++++ Records shown
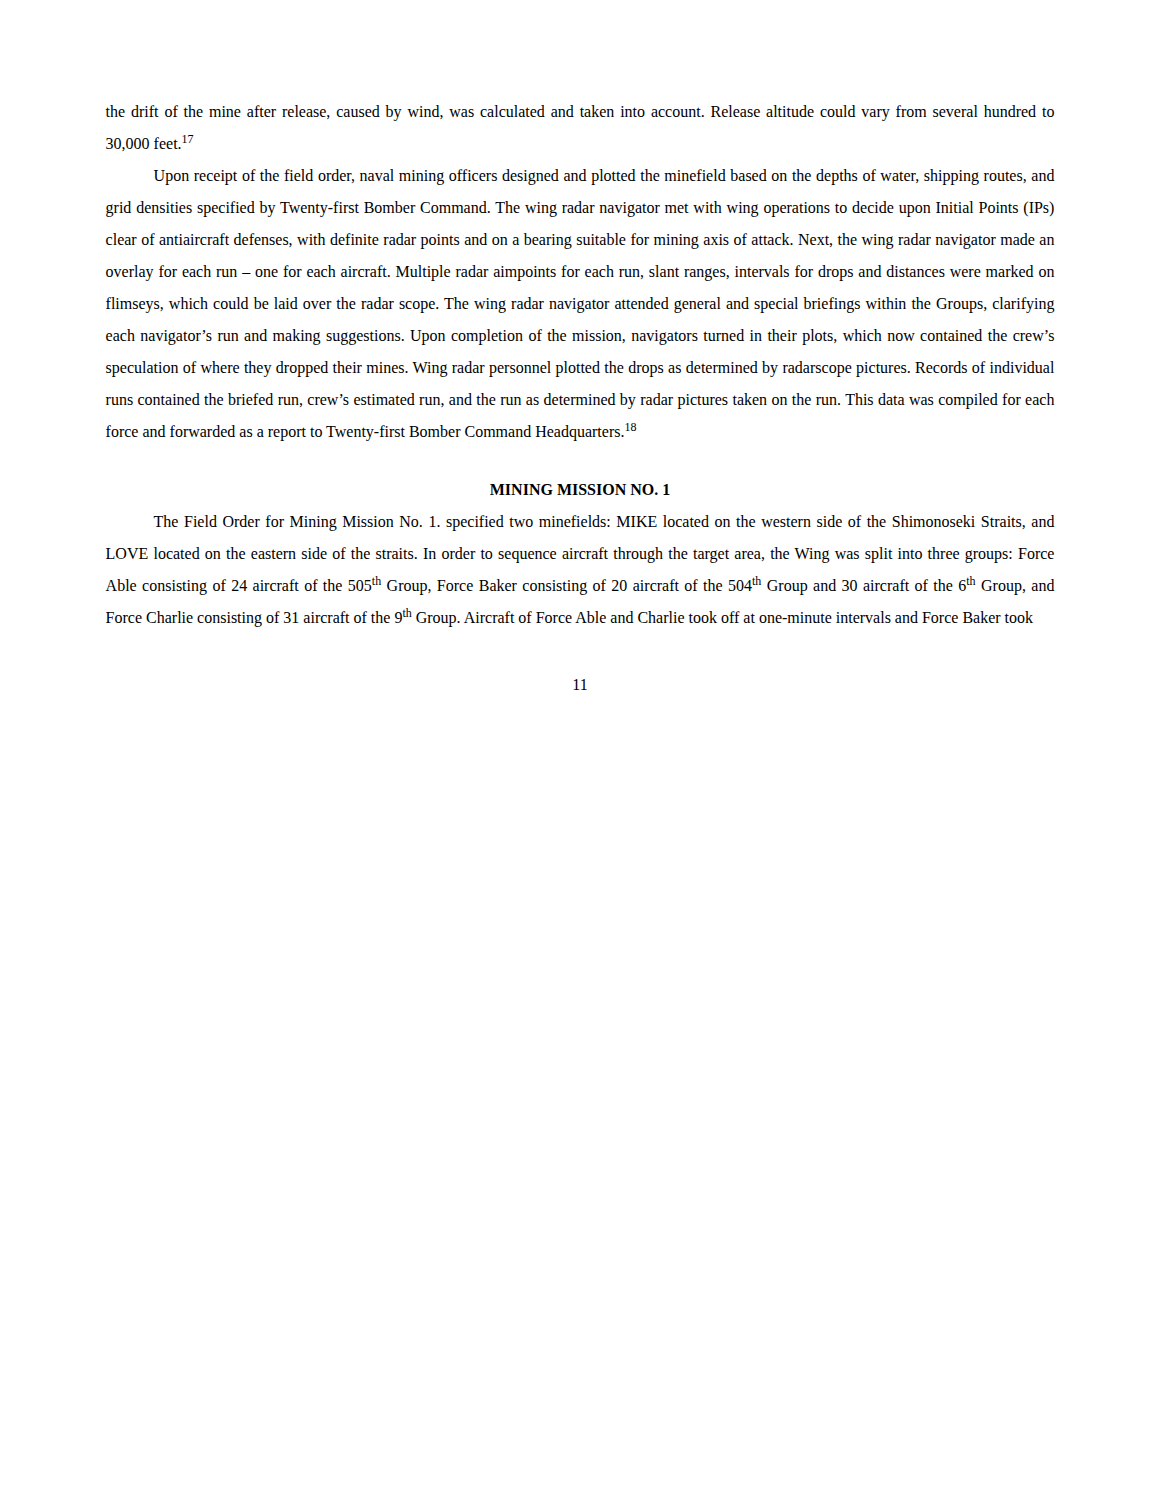the drift of the mine after release, caused by wind, was calculated and taken into account. Release altitude could vary from several hundred to 30,000 feet.17
Upon receipt of the field order, naval mining officers designed and plotted the minefield based on the depths of water, shipping routes, and grid densities specified by Twenty-first Bomber Command. The wing radar navigator met with wing operations to decide upon Initial Points (IPs) clear of antiaircraft defenses, with definite radar points and on a bearing suitable for mining axis of attack. Next, the wing radar navigator made an overlay for each run – one for each aircraft. Multiple radar aimpoints for each run, slant ranges, intervals for drops and distances were marked on flimseys, which could be laid over the radar scope. The wing radar navigator attended general and special briefings within the Groups, clarifying each navigator’s run and making suggestions. Upon completion of the mission, navigators turned in their plots, which now contained the crew’s speculation of where they dropped their mines. Wing radar personnel plotted the drops as determined by radarscope pictures. Records of individual runs contained the briefed run, crew’s estimated run, and the run as determined by radar pictures taken on the run. This data was compiled for each force and forwarded as a report to Twenty-first Bomber Command Headquarters.18
MINING MISSION NO. 1
The Field Order for Mining Mission No. 1. specified two minefields: MIKE located on the western side of the Shimonoseki Straits, and LOVE located on the eastern side of the straits. In order to sequence aircraft through the target area, the Wing was split into three groups: Force Able consisting of 24 aircraft of the 505th Group, Force Baker consisting of 20 aircraft of the 504th Group and 30 aircraft of the 6th Group, and Force Charlie consisting of 31 aircraft of the 9th Group. Aircraft of Force Able and Charlie took off at one-minute intervals and Force Baker took
11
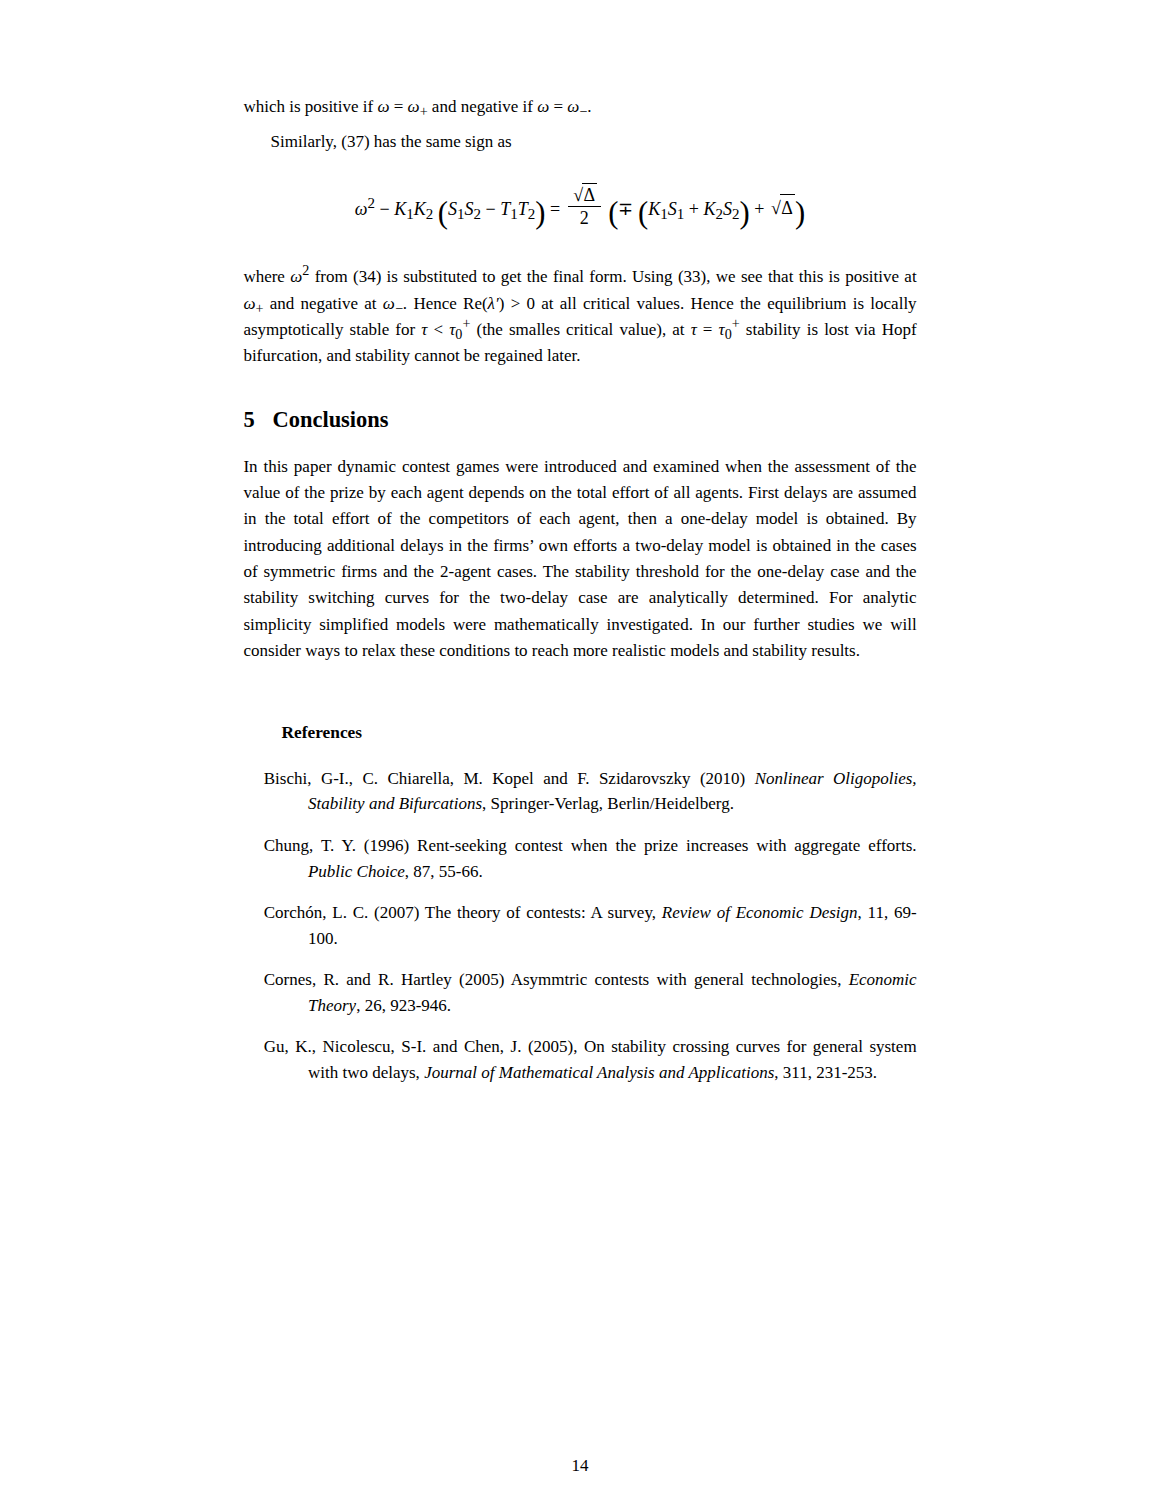which is positive if ω = ω+ and negative if ω = ω−.
Similarly, (37) has the same sign as
ω2 − K1K2 (S1S2 − T1T2) = Δ 2 (∓ (K1S1 + K2S2) + Δ)
where ω2 from (34) is substituted to get the final form. Using (33), we see that this is positive at ω+ and negative at ω−. Hence Re(λ′) > 0 at all critical values. Hence the equilibrium is locally asymptotically stable for τ < τ0+ (the smalles critical value), at τ = τ0+ stability is lost via Hopf bifurcation, and stability cannot be regained later.
5 Conclusions
In this paper dynamic contest games were introduced and examined when the assessment of the value of the prize by each agent depends on the total effort of all agents. First delays are assumed in the total effort of the competitors of each agent, then a one-delay model is obtained. By introducing additional delays in the firms’ own efforts a two-delay model is obtained in the cases of symmetric firms and the 2-agent cases. The stability threshold for the one-delay case and the stability switching curves for the two-delay case are analytically determined. For analytic simplicity simplified models were mathematically investigated. In our further studies we will consider ways to relax these conditions to reach more realistic models and stability results.
References
Bischi, G-I., C. Chiarella, M. Kopel and F. Szidarovszky (2010) Nonlinear Oligopolies, Stability and Bifurcations, Springer-Verlag, Berlin/Heidelberg.
Chung, T. Y. (1996) Rent-seeking contest when the prize increases with aggregate efforts. Public Choice, 87, 55-66.
Corchón, L. C. (2007) The theory of contests: A survey, Review of Economic Design, 11, 69-100.
Cornes, R. and R. Hartley (2005) Asymmtric contests with general technologies, Economic Theory, 26, 923-946.
Gu, K., Nicolescu, S-I. and Chen, J. (2005), On stability crossing curves for general system with two delays, Journal of Mathematical Analysis and Applications, 311, 231-253.
14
++++++++
| Task requirements |
Each line of the data above that contains the word "efforts" counts once; report the total and add nothing.

| Answer for the task |
2